- [WHAT THE TASK REQUIRES]: Find every line in the records below that contains "KiCad", and copy it.
****************************************
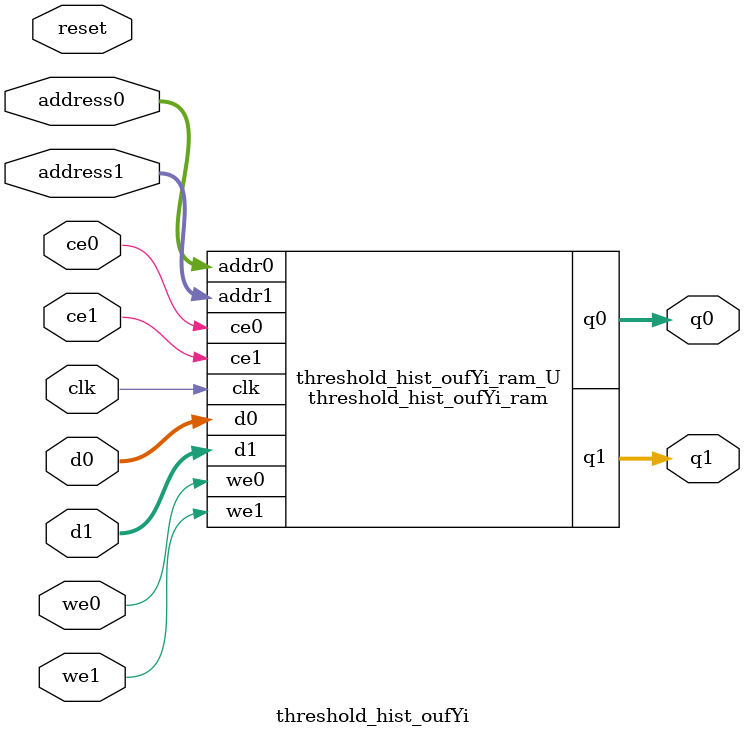
<source format=v>
`timescale 1 ns / 1 ps
module threshold_hist_oufYi_ram (addr0, ce0, d0, we0, q0, addr1, ce1, d1, we1, q1,  clk);

parameter DWIDTH = 21;
parameter AWIDTH = 8;
parameter MEM_SIZE = 256;

input[AWIDTH-1:0] addr0;
input ce0;
input[DWIDTH-1:0] d0;
input we0;
output reg[DWIDTH-1:0] q0;
input[AWIDTH-1:0] addr1;
input ce1;
input[DWIDTH-1:0] d1;
input we1;
output reg[DWIDTH-1:0] q1;
input clk;

(* ram_style = "block" *)reg [DWIDTH-1:0] ram[0:MEM_SIZE-1];




always @(posedge clk)  
begin 
    if (ce0) 
    begin
        if (we0) 
        begin 
            ram[addr0] <= d0; 
        end 
        q0 <= ram[addr0];
    end
end


always @(posedge clk)  
begin 
    if (ce1) 
    begin
        if (we1) 
        begin 
            ram[addr1] <= d1; 
        end 
        q1 <= ram[addr1];
    end
end


endmodule

`timescale 1 ns / 1 ps
module threshold_hist_oufYi(
    reset,
    clk,
    address0,
    ce0,
    we0,
    d0,
    q0,
    address1,
    ce1,
    we1,
    d1,
    q1);

parameter DataWidth = 32'd21;
parameter AddressRange = 32'd256;
parameter AddressWidth = 32'd8;
input reset;
input clk;
input[AddressWidth - 1:0] address0;
input ce0;
input we0;
input[DataWidth - 1:0] d0;
output[DataWidth - 1:0] q0;
input[AddressWidth - 1:0] address1;
input ce1;
input we1;
input[DataWidth - 1:0] d1;
output[DataWidth - 1:0] q1;



threshold_hist_oufYi_ram threshold_hist_oufYi_ram_U(
    .clk( clk ),
    .addr0( address0 ),
    .ce0( ce0 ),
    .we0( we0 ),
    .d0( d0 ),
    .q0( q0 ),
    .addr1( address1 ),
    .ce1( ce1 ),
    .we1( we1 ),
    .d1( d1 ),
    .q1( q1 ));

endmodule


</source>
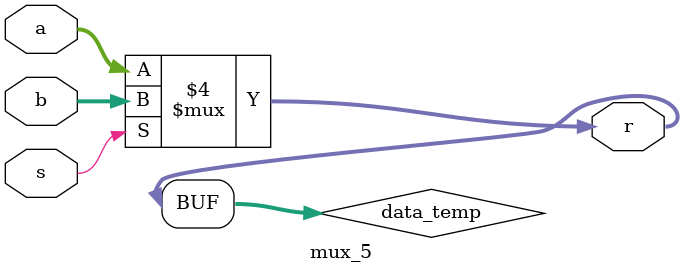
<source format=v>
`timescale 1ns / 1ps
module mux_5(
   input [4:0] a,
	input [4:0] b,
	input  s,
	output [4:0] r
    );
		reg [4:0] data_temp;
		assign r = data_temp;
		always @(a or b or s) begin
			if(s == 1'b0)
				data_temp = a;
			else
				data_temp = b;
		end

endmodule


</source>
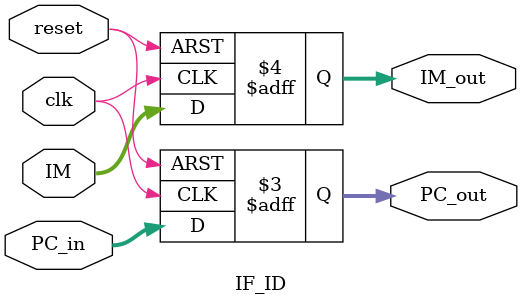
<source format=v>
`timescale 1ns / 1ps


module IF_ID(
     input clk, reset, 
     input [7:0] PC_in, IM,
     
     output reg [7:0] PC_out, IM_out

    );
    
    always @(posedge clk, negedge reset)
      begin 
         if(reset == 0)
           begin 
               PC_out = 8'b0;
               IM_out = 8'b0;
              
            end
         else 
           begin 
             PC_out = PC_in;
             IM_out = IM;
           end 
        end
        
             
endmodule

</source>
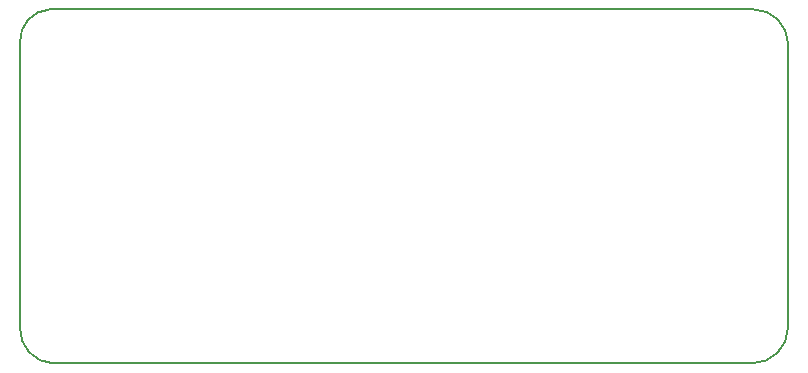
<source format=gm1>
%TF.GenerationSoftware,KiCad,Pcbnew,4.0.7*%
%TF.CreationDate,2018-07-08T22:20:33+02:00*%
%TF.ProjectId,Elemental-pHAT,456C656D656E74616C2D704841542E6B,rev?*%
%TF.FileFunction,Profile,NP*%
%FSLAX46Y46*%
G04 Gerber Fmt 4.6, Leading zero omitted, Abs format (unit mm)*
G04 Created by KiCad (PCBNEW 4.0.7) date 07/08/18 22:20:33*
%MOMM*%
%LPD*%
G01*
G04 APERTURE LIST*
%ADD10C,0.127000*%
G04 APERTURE END LIST*
D10*
X111125000Y-118491000D02*
X170053000Y-118491000D01*
X110617000Y-88519000D02*
X111125000Y-88519000D01*
X110617000Y-88519000D02*
G75*
G03X108077000Y-91313000I127000J-2667000D01*
G01*
X108077000Y-115443000D02*
X108077000Y-91313000D01*
X111125000Y-118491000D02*
X110871000Y-118491000D01*
X108077000Y-115443000D02*
G75*
G03X110871000Y-118491000I2921000J-127000D01*
G01*
X170053000Y-118491000D02*
G75*
G03X173101000Y-115443000I0J3048000D01*
G01*
X173101000Y-91440000D02*
X173101000Y-115443000D01*
X173101000Y-91440000D02*
G75*
G03X170180000Y-88519000I-2921000J0D01*
G01*
X111125000Y-88519000D02*
X170180000Y-88519000D01*
M02*

</source>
****************************************
- [REPLY TO THE EXERCISE]:
%TF.GenerationSoftware,KiCad,Pcbnew,4.0.7*%
G04 Created by KiCad (PCBNEW 4.0.7) date 07/08/18 22:20:33*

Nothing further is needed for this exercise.